**SOURCE:**

────

Apple Surprises On the Downside: How Will EPS Expectations Play Our Post-Jobs?
With Apple (AAPL) Inc.’s facing its post-Steve Jobs era, the company has another challenge to deal with. For the first time in 26 straight quarters, according to Bloomberg News, Apple did not beat the consensus Wall Street earnings per share forecast for its fiscal 4th quarter. The official number was $7.05 per share, compared to a consensus estimate of $7.31.
A long-running theme among Apple investors has been Apple’s ability consistently to top the average quarterly EPS estimate of published Wall Street forecasts and even beat the unpublished “whisper” number. Indeed, the controversy among several commentators before Tuesday’s announcement centered on how much the actual number would exceed published and unpublished forecasts.
In a conference call after releasing the 4th quarter report, Apple officials hinted that iPhone sales in the latest quarter were depressed as buyers awaited the newest version, IPhone4s. Sales for the quarter totaled $28.3 billion, up 39% from the 2010 4th quarter but less than the $29.6 billion estimate compiled by Bloomberg.

────

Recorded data
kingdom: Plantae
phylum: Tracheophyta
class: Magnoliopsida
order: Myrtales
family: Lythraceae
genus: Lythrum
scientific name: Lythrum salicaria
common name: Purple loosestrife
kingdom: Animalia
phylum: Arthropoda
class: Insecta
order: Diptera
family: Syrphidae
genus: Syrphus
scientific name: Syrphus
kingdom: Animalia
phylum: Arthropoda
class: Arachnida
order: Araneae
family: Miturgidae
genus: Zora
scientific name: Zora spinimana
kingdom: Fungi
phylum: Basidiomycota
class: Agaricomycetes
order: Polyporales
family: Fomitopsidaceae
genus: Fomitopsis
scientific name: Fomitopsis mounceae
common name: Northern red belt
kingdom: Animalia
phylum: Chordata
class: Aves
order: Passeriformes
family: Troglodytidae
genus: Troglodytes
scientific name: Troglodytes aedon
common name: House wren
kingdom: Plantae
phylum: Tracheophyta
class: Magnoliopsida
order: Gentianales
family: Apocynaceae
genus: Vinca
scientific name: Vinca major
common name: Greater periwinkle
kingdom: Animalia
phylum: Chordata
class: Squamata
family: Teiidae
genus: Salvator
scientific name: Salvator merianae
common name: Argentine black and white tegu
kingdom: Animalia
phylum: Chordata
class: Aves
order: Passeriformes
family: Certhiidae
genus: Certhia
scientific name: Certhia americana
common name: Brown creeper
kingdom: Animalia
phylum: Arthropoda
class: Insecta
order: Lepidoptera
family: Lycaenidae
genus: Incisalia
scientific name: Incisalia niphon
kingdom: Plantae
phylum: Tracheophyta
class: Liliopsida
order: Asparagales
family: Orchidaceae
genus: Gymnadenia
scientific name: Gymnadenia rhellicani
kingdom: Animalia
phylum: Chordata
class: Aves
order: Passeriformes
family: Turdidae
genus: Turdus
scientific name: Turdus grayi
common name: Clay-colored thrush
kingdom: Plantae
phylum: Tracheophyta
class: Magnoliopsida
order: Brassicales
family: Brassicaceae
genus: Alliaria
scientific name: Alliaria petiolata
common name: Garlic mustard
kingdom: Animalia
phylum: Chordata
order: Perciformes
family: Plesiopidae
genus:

────

**EXERCISES:**
(A) In the article on Apple's earnings, what total did Apple's sales reach for the quarter?
(B) Quote the article on Apple's earnings word for word, starting with "A long-running theme" and going on through "compiled by Bloomberg.".
(C) Translate this sentence from the article on Apple's earnings into Spanish: "The official number was $7.05 per share, compared to a consensus estimate of $7.31."

**TASK ANSWERS:**
(A) $28.3 billion

(B)
A long-running theme among Apple investors has been Apple’s ability consistently to top the average quarterly EPS estimate of published Wall Street forecasts and even beat the unpublished “whisper” number. Indeed, the controversy among several commentators before Tuesday’s announcement centered on how much the actual number would exceed published and unpublished forecasts.
In a conference call after releasing the 4th quarter report, Apple officials hinted that iPhone sales in the latest quarter were depressed as buyers awaited the newest version, IPhone4s. Sales for the quarter totaled $28.3 billion, up 39% from the 2010 4th quarter but less than the $29.6 billion estimate compiled by Bloomberg.

(C) La cifra oficial fue de 7,05 dólares por acción, frente a una estimación de consenso de 7,31 dólares.